Anbieter von Holzwerkstoffen sind auch nach den neuen Regelungen nicht verpflichtet, ihre Prozessverfahren und Produktionsweisen extern prüfen zu lassen. Um die Einhaltung aller vorgeschriebenen Emissionswerte bei Holzwerkstoffen sicherzustellen, empfiehlt sich die Durchführung externer Audits. Pfleiderer lässt seine Holzwerkstoffe etwa regelmäßig durch das Entwicklungs- und Prüflabor Holztechnologie GmbH (EPH) in Dresden und durch das Fraunhofer-Institut für Holzforschung, Wilhelm-Klauditz-Institut WKI in Braunschweig zertifizieren und prüfen.

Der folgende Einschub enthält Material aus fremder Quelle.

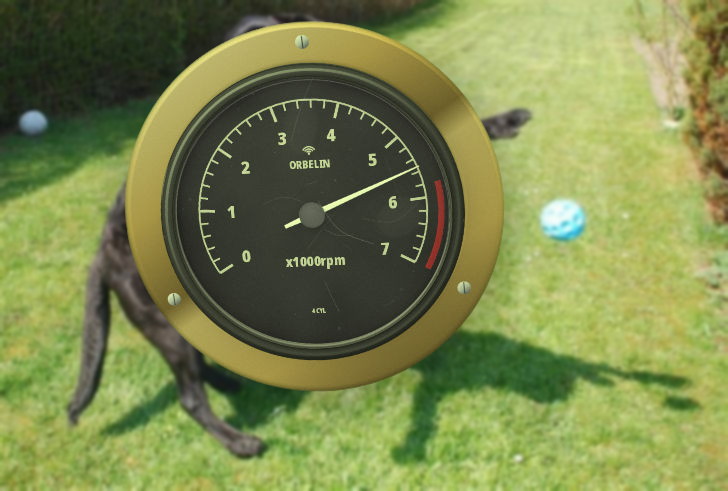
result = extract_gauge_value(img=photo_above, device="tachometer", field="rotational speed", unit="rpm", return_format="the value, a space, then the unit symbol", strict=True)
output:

Fit für noch strengere Vorgaben

Um die strengen Emissionsrichtlinien nach E05 für Holzwerkstoffe erfolgreich umsetzen zu können, sollten Produzenten neben den erforderlichen Ressourcen auch über umfassende Erfahrungen und wirkungsvolle Prüfmethoden verfügen. Maßstäbe in den Bereichen Raumgesundheit und Nachhaltigkeit für Holzwerkstoffe unterliegen einer stetigen Weiterentwicklung. Hierdurch ist auch zukünftig mit erhöhten Anforderungen zu rechnen. Hersteller, die solche Entwicklungen stetig beobachten, sind in der Lage, frühzeitig auf Veränderungen zu reagieren und zuverlässig entsprechende Produkte anzubieten.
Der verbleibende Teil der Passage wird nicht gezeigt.